> SELECTED EXTRACT:
Front Street Productions's Harvey Kahn and Jonas Goodman reportedly hammered out deal points with William Morris agent Cassian Elwes and Mark Gill of Warner Independent, while cast members Naomi Watts, Mark Ruffalo and Laura Dern sequestered themselves in a stairway of the Wireimage Portal Studio for more than six hours at last night's premiere party for the film, which debuted in Competition.

The film tells the story of two couples in a New England college town whose lives become inextricably intertwined and turned upside-down in a tide of passion, suspicion, humor, anger and stunning revelations.

"We are really pleased to be the first [finished] film to be acquired by Warner Independent," said John Curran. "Their passion was clear after the first screening, and is evident in their plans for its release [later this year]."

Warner Independent Pictures, founded in August 2003, finances, produces, acquires and will theatrically distribute up to 10 feature films per year largely budgeted under $20 million. It is a Warner Bros. Entertainment Company based on the Studio lot in Burbank.

In 2004, Warner Independent Pictures will also release Richard Linklater's Before Sunset which debuts in Competition in Berlin; first-time director Gregory Jacobs's Criminal starring John C. Reilly, Diego Luna and Maggie Gyllenhaal; Michael Mayer's A Home at the End of the World with Colin Farrell, Robin Wright Penn, Dallas Roberts and Sissy Spacek; first-time director Jordan Roberts's Around the Bend starring Michael Caine, Christopher Walken and Josh Lucas; and Jean-Pierre Jeunet's A Very Long Engagement, which is currently in production.

Warner Independent Pictures's The Jacket, directed by John Maybury and starring Adrien Brody, Keira Knightley, Jennifer Jason Leigh, Kelly Lynch, Daniel Craig and Kris Kristofferson started production on January 19 in Glasgow.


In other breaking news: CSA: The Confederate States of America, written and directed by Kevin Willmott, was been picked up by IFC Films for North American distribution. The announcement was made by Jonathan Sehring, President of IFC Entertainment, from the Sundance Film Festival where CSA screened to sold out audiences in the American Spectrum section.

> REQUIRED ACTION A: According to the news item, when was Warner Independent Pictures founded?
> REQUIRED ACTION B: List every film that the news item says Warner Independent Pictures will release in 2004.
> REQUIRED ACTION C: Rewrite the news item between "Warner Independent Pictures's" and "19 in Glasgow.", inclusive, with "Glasgow" changed to "Edinburgh".

> MATERIAL PROVIDED:
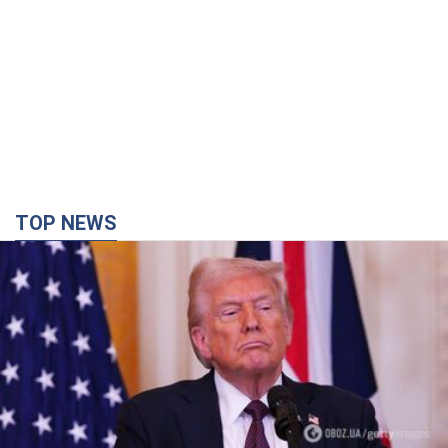
TOP NEWS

> YOUR RESPONSE A: August 2003

> YOUR RESPONSE B:
Before Sunset
Criminal
A Home at the End of the World
Around the Bend
A Very Long Engagement

> YOUR RESPONSE C:
Warner Independent Pictures's The Jacket, directed by John Maybury and starring Adrien Brody, Keira Knightley, Jennifer Jason Leigh, Kelly Lynch, Daniel Craig and Kris Kristofferson started production on January 19 in Edinburgh.